-- Task input follows --

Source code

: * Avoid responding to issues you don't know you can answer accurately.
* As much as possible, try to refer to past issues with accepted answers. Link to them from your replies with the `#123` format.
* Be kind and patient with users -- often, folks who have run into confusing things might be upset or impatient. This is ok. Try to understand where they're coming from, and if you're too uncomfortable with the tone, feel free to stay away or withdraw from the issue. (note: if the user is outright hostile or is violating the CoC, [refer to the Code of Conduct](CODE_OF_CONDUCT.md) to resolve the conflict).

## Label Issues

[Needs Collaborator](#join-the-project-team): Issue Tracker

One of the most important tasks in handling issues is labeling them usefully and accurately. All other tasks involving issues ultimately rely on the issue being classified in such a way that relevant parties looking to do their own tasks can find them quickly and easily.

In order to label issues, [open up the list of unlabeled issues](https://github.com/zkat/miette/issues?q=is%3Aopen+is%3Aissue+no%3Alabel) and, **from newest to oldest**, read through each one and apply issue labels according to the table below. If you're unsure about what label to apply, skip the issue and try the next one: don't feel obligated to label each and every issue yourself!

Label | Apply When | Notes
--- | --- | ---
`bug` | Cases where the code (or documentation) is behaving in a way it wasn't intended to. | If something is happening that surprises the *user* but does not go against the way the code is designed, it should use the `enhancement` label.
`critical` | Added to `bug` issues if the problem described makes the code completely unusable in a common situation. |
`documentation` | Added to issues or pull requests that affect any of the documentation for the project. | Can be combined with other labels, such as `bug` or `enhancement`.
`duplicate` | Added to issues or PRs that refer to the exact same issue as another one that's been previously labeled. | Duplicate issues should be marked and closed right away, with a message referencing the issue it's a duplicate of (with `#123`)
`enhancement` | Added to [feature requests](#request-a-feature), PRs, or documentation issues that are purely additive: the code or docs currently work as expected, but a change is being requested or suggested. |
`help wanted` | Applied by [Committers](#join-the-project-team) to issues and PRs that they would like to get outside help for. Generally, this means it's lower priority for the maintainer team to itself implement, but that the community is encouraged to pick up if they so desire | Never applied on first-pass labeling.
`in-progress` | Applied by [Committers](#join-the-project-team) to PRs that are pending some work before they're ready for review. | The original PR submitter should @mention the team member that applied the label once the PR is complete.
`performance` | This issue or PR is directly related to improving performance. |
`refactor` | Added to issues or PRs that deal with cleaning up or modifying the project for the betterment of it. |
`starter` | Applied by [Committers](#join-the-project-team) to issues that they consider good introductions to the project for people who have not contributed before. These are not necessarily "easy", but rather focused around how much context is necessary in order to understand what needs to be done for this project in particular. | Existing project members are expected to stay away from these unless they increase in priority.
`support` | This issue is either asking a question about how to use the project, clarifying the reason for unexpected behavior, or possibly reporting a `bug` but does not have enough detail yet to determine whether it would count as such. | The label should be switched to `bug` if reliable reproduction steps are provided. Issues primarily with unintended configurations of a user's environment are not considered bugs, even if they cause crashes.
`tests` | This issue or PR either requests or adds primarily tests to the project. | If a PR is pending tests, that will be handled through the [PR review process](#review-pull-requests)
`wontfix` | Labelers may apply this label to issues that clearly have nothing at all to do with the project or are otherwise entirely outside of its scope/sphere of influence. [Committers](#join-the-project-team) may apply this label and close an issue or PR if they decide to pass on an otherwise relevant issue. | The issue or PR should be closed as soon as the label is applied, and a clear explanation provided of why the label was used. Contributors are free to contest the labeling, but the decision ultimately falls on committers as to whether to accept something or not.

-- Task input concluded --

*Exercise description*.
Reproduce all of the data above line for line, without changing a single character.

*Solved exercise*.
Source code

: * Avoid responding to issues you don't know you can answer accurately.
* As much as possible, try to refer to past issues with accepted answers. Link to them from your replies with the `#123` format.
* Be kind and patient with users -- often, folks who have run into confusing things might be upset or impatient. This is ok. Try to understand where they're coming from, and if you're too uncomfortable with the tone, feel free to stay away or withdraw from the issue. (note: if the user is outright hostile or is violating the CoC, [refer to the Code of Conduct](CODE_OF_CONDUCT.md) to resolve the conflict).

## Label Issues

[Needs Collaborator](#join-the-project-team): Issue Tracker

One of the most important tasks in handling issues is labeling them usefully and accurately. All other tasks involving issues ultimately rely on the issue being classified in such a way that relevant parties looking to do their own tasks can find them quickly and easily.

In order to label issues, [open up the list of unlabeled issues](https://github.com/zkat/miette/issues?q=is%3Aopen+is%3Aissue+no%3Alabel) and, **from newest to oldest**, read through each one and apply issue labels according to the table below. If you're unsure about what label to apply, skip the issue and try the next one: don't feel obligated to label each and every issue yourself!

Label | Apply When | Notes
--- | --- | ---
`bug` | Cases where the code (or documentation) is behaving in a way it wasn't intended to. | If something is happening that surprises the *user* but does not go against the way the code is designed, it should use the `enhancement` label.
`critical` | Added to `bug` issues if the problem described makes the code completely unusable in a common situation. |
`documentation` | Added to issues or pull requests that affect any of the documentation for the project. | Can be combined with other labels, such as `bug` or `enhancement`.
`duplicate` | Added to issues or PRs that refer to the exact same issue as another one that's been previously labeled. | Duplicate issues should be marked and closed right away, with a message referencing the issue it's a duplicate of (with `#123`)
`enhancement` | Added to [feature requests](#request-a-feature), PRs, or documentation issues that are purely additive: the code or docs currently work as expected, but a change is being requested or suggested. |
`help wanted` | Applied by [Committers](#join-the-project-team) to issues and PRs that they would like to get outside help for. Generally, this means it's lower priority for the maintainer team to itself implement, but that the community is encouraged to pick up if they so desire | Never applied on first-pass labeling.
`in-progress` | Applied by [Committers](#join-the-project-team) to PRs that are pending some work before they're ready for review. | The original PR submitter should @mention the team member that applied the label once the PR is complete.
`performance` | This issue or PR is directly related to improving performance. |
`refactor` | Added to issues or PRs that deal with cleaning up or modifying the project for the betterment of it. |
`starter` | Applied by [Committers](#join-the-project-team) to issues that they consider good introductions to the project for people who have not contributed before. These are not necessarily "easy", but rather focused around how much context is necessary in order to understand what needs to be done for this project in particular. | Existing project members are expected to stay away from these unless they increase in priority.
`support` | This issue is either asking a question about how to use the project, clarifying the reason for unexpected behavior, or possibly reporting a `bug` but does not have enough detail yet to determine whether it would count as such. | The label should be switched to `bug` if reliable reproduction steps are provided. Issues primarily with unintended configurations of a user's environment are not considered bugs, even if they cause crashes.
`tests` | This issue or PR either requests or adds primarily tests to the project. | If a PR is pending tests, that will be handled through the [PR review process](#review-pull-requests)
`wontfix` | Labelers may apply this label to issues that clearly have nothing at all to do with the project or are otherwise entirely outside of its scope/sphere of influence. [Committers](#join-the-project-team) may apply this label and close an issue or PR if they decide to pass on an otherwise relevant issue. | The issue or PR should be closed as soon as the label is applied, and a clear explanation provided of why the label was used. Contributors are free to contest the labeling, but the decision ultimately falls on committers as to whether to accept something or not.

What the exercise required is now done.